• **DATA SUPPLIED**:
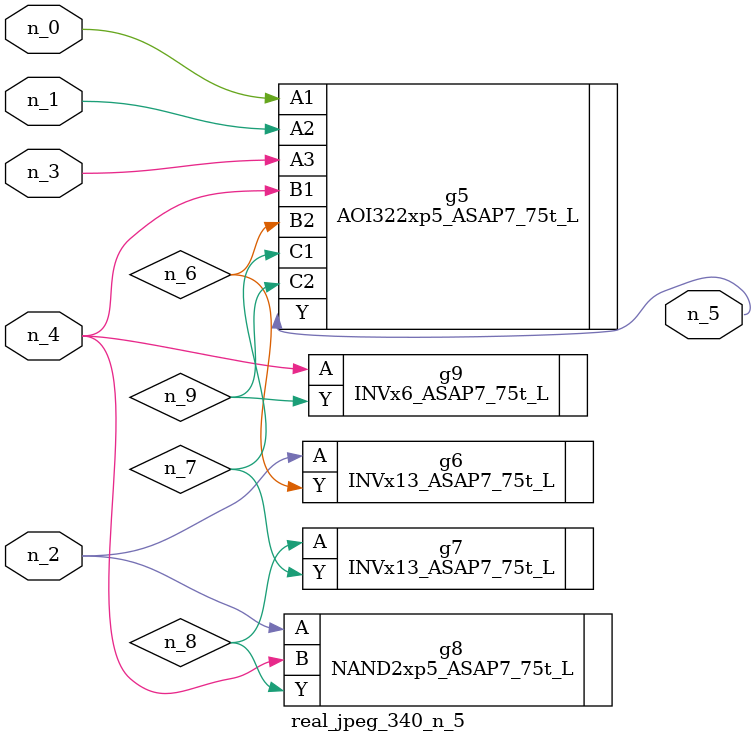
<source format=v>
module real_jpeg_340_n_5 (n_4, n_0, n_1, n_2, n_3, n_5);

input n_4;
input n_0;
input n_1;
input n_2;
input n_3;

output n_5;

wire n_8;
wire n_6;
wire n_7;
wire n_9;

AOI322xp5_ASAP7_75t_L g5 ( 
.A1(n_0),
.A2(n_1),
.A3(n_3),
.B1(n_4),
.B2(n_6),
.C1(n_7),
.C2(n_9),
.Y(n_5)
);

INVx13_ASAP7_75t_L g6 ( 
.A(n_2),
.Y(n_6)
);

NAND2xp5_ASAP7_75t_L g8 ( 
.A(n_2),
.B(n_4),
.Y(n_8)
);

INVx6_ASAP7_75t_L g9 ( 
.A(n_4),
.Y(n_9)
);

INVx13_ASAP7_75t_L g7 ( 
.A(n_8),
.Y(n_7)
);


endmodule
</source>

• **WHAT IS BEING ASKED**:
Copy each line of the data above that holds "input".

• **TASK OUTPUT**:
input n_4;
input n_0;
input n_1;
input n_2;
input n_3;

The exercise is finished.